Le débarquement est raconté dans les livres d'histoires. "Le jour le plus long" a donné des images de cinéma. Le témoignage des survivants nous replonge dans le quotidien de la guerre. Les voix qui tremblent parce qu'elles n'ont rien oublié sortent du récit historique et répondent au travail d'écoute du reporter.

Henri Houivet et Simone Lemiere racontent leur 6 juin à Béatrice Dugué
Henri Houivet et Simone Lemiere racontent leur 6 juin à Béatrice Dugué © Radio France / Béatrice Dugué

On croit tout savoir sur le 6 juin 1944. On a lu des articles, dévoré des livres . On a regardé des documentaires, on s'est attardé sur des photos d'archives. On a vu des films au cinéma, à la télé. Avec Le jour le plus long, une matière romanesque est entrée dans l'émotion de personnages, mais c'était une fiction inspirée du réel.

Le témoignage des survivants relate le quotidien de la guerre. Ce jeudi 6 juin 2019, dans le journal de 7h30 de France Inter, les voix d'Henri Houivet et Simone Lemiere se sont souvenues comme si c’était hier de leur 6 juin 44 ans, soixante quinze ans plus tôt. Henri avait 12 ans. Il ouvre les volets de sa maison avec vue sur mer, et dans les brumes matinales,, il distingue un horizon saturé de navires, puis les obus se mettent à pleuvoir et l'un d'eux va éventrer le toit familial.  

Avec des mots simples, avec le vocabulaire qui leur appartient, Simone et Henri nous entraine dans le quotidien de la guerre. La surprise, l'inconnue, la confusion, la peur et par dessus tout la brutalité. La violence, celle qui peut s'abattre là où quelques minutes plus tôt la nature semblait préservée par le chant des oiseaux. Calme précaire, le sifflement des bombes annonce le bruit des explosions et du chaos. 

On peut penser que pour le journalistes, ces témoignages sont faciles à recueillir, les protagonistes étant désireux de témoigner pour transmettre. Ce n'est pas si vrai. 

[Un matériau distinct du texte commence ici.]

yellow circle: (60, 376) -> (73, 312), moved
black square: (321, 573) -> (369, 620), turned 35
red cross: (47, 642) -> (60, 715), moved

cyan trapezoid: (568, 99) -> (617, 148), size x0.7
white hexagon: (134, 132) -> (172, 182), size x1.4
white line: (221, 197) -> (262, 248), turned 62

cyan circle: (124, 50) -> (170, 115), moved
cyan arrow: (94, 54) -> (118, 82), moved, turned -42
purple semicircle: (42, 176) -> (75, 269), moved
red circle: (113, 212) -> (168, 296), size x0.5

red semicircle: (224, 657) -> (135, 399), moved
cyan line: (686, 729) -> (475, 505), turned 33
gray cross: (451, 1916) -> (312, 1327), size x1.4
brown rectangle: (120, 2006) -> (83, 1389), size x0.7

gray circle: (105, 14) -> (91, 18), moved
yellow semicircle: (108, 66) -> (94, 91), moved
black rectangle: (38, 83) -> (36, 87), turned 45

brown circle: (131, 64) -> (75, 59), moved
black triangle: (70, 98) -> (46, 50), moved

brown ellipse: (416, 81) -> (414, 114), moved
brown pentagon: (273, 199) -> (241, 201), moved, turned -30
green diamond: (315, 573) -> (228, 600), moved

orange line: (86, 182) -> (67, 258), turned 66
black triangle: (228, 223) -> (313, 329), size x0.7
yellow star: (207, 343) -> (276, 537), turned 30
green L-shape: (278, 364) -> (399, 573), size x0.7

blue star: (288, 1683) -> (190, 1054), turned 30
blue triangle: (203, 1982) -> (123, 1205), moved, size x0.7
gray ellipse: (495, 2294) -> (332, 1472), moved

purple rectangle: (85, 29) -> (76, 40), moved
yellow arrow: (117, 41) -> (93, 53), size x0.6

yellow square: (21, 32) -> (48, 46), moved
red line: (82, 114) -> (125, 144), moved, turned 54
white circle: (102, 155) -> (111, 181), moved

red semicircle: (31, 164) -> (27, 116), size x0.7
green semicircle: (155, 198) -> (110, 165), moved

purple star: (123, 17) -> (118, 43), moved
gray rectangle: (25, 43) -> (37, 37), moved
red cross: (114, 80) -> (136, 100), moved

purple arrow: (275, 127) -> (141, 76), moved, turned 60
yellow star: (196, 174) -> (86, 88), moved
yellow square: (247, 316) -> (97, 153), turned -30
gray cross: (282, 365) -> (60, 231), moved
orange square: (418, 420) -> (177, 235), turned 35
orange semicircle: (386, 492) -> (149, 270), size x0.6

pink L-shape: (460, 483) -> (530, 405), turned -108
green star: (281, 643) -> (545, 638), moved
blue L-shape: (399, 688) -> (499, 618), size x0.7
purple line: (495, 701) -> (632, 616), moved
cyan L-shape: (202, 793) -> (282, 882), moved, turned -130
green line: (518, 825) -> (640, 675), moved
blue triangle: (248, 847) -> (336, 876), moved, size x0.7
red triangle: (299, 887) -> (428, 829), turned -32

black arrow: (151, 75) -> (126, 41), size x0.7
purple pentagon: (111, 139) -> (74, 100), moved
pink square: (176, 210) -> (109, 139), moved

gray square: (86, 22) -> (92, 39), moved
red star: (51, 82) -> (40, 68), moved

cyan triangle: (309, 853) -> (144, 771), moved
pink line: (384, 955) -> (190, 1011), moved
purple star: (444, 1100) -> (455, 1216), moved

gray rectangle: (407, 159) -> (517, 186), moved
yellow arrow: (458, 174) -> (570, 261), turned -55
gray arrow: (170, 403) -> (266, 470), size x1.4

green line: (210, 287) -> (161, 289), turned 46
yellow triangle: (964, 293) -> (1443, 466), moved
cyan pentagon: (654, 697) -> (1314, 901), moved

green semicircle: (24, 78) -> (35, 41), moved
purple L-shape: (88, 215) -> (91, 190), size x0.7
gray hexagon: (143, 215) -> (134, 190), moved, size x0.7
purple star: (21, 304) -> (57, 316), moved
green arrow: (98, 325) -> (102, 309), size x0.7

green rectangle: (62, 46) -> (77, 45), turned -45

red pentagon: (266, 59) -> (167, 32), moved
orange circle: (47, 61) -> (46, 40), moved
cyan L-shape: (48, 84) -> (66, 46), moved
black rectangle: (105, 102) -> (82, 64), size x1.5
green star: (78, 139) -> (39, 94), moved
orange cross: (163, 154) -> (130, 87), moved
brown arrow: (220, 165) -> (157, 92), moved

Raconter le débarquement, c'est le revivre, c'est se replacer dans le contexte dans cette matinée si particulière où aucun détail n'a été oublié. C'est donc une part de douleur, un effort à accomplir, les yeux embués. Le travail du reporter dans le cas présent repose sur une grande qualité d'écoute et d'être au plus près de celle ou celui qui nous entraine dans ses souvenirs. 

Michel Serres écrivait que la base de la civilisation et de la culture, c'est écouter l'autre. C'est rare, improbable et miraculeux disait-il. Le journalisme porte des valeurs similaires. L'écoute du terrain, l'écoute de l'autre, une qualité que Béatrice Dugué grand reporter à France Inter a démontré une nouvelle fois dans ses reportages en Normandie. L'expression, donner une interview est juste. Quand on répond à un journaliste, on donne de soi. Et on donne volontiers de soi face aux marques de respect, aux qualités d'écoute. Une affaire de sensibilité partagée pour générer du sens quand la guerre en était dépourvue.